ESG Reporting and Assurance: High-Growth Frontier for Indian CAs
Indian corporates are undergoing a structural shift: environmental and social performance can no longer be showcased through glossy sustainability brochures alone. Regulators, investors, and lenders now demand hard numbers—supported by proper systems, controls, and independent assurance.
For the assessee community of CAs—students, fresh members, and experienced professionals—this change has opened up a substantial new practice domain: ESG reporting and ESG assurance.
This article explains, in plain language:
- What ESG and ESG reporting actually involve
- Why recent regulatory and policy changes in India make ESG critical for CAs
- How existing CA skills map directly to ESG assignments
- Practical pathways to enter this space, for both practice and industry roles
- The business potential in large companies as well as MSMEs
Understanding ESG and ESG Reporting
What does ESG cover?
ESG stands for Environmental, Social, and Governance – three broad pillars used to evaluate how responsibly an enterprise operates beyond financial performance.
Environmental:
- Greenhouse gas emissions
- Energy usage and energy mix
- Water consumption and water stress
- Waste generation and disposal
- Pollution and resource efficiency
Social:
- Employee health, safety, and welfare
- Diversity, equity, and inclusion
- Labour conditions in own operations and supply chain
- Community impact and development initiatives
- Human rights and grievance redressal
Governance:
- Board structure and independence
- Board and management diversity
- Anti-bribery and anti-corruption mechanisms
- Executive remuneration practices
- Transparency, disclosures, and stakeholder engagement
ESG reporting is the structured disclosure of data, policies, and outcomes related to these three pillars. Initially, this was mostly voluntary and narrative-heavy. Today, especially for listed entities, it has evolved into:
- Quantitative indicators
- Standardised formats
- Year-on-year comparability
- External assurance requirements
This transformation has created a professional space that strongly resembles statutory financial reporting, but for non-financial information.
Why ESG Suddenly Matters So Much in India
SEBI’s BRSR and BRSR Core: The big regulatory trigger
The Securities and Exchange Board of India introduced the Business Responsibility and Sustainability Report (BRSR) for listed entities. Key milestones:
- BRSR is now mandatory from FY 2022–23 for the top 1,000 listed companies by market capitalisation.
- In addition, BRSR Core assurance has been introduced.
- From FY 2023–24, reasonable assurance on BRSR Core is compulsory for the top 150 listed companies.
- The assurance requirement will gradually expand until it covers all top 1,000 listed companies by FY 2026–27.
Note
BRSR Core is a focused subset of ESG metrics that must be subjected to reasonable assurance by an independent assurance provider.
This single development has created a new assurance market.
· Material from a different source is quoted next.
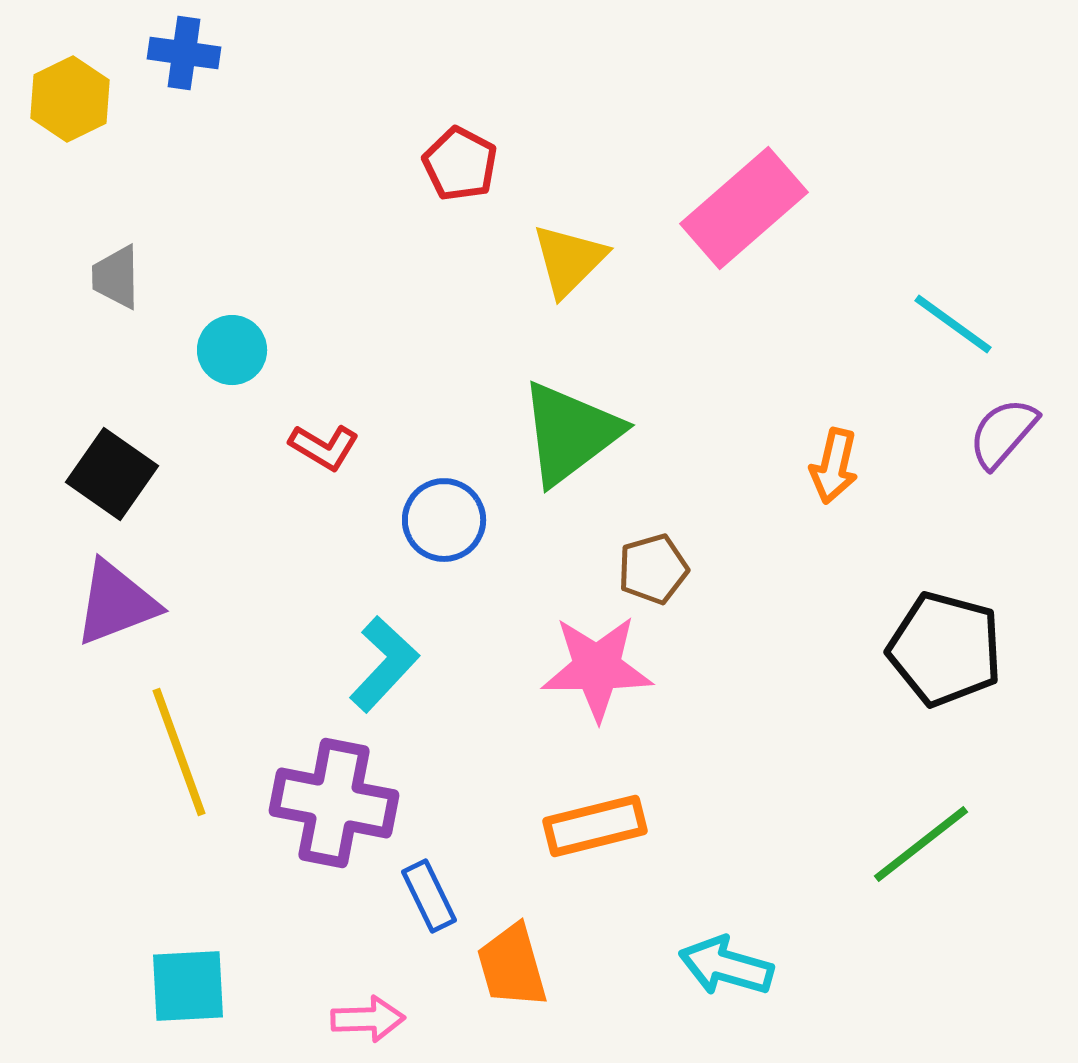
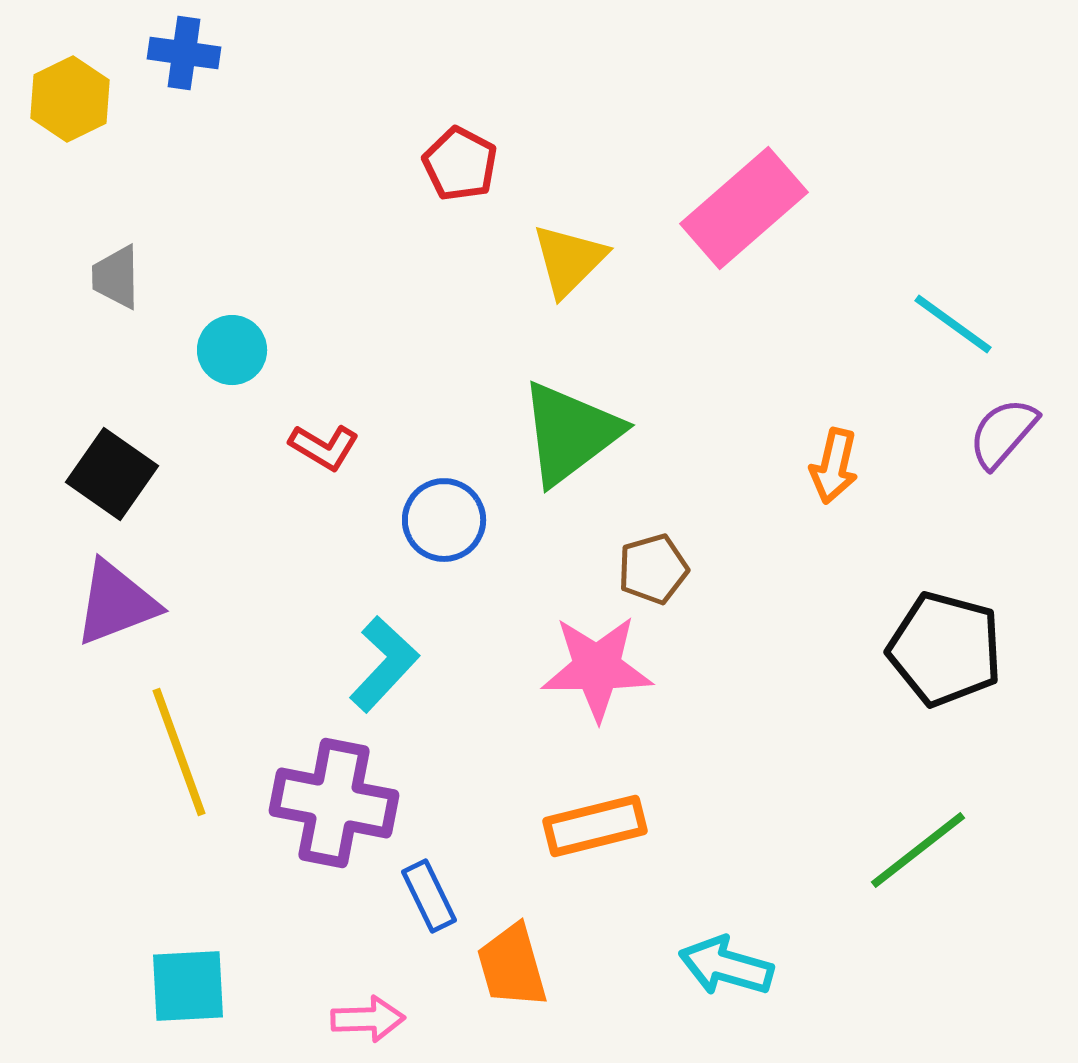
green line: moved 3 px left, 6 px down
Each covered company must:
- Set up ESG data systems
- Implement internal controls around ESG metrics
- Obtain independent ESG assurance
CAs, with their long-standing audit and assurance credentials, are natural contenders to provide this service.
India’s climate commitments and policy direction
India has committed to a Net-Zero target by 2070, with interim goals such as:
- Achieving 50% non-fossil fuel-based power capacity by 2030
- Reducing the emissions intensity of GDP by 45%
To align with these national targets, corporates must:
- Measure their emissions
- Track resource consumption
- Plan decarbonisation and efficiency measures
All of this requires robust measurement, documentation, and verification—areas where CAs can play a central role through carbon accounting, assurance on climate-related disclosures, and advisory on green incentives and carbon-related levies.
Explicit push from the Finance Minister
The Finance Minister Nirmala Sitharaman has publicly encouraged Indian CAs to build capabilities in:
- ESG reporting
- Carbon accounting
- CSR-related audits
This is more than a policy signal—it is an invitation for the profession to claim leadership in the ESG assurance ecosystem, both domestically and globally.
How ESG Builds on the Traditional CA Role
From financial statements to “sustainability statements”
Conventional CA practice focuses on:
- Financial audits
- Income Tax Act 1961 and GST compliance
- Company law compliance and statutory filings
- Internal financial controls and risk review
ESG work supplements—not replaces—these services by adding a non-financial layer of reporting and assurance. The foundational skills are the same.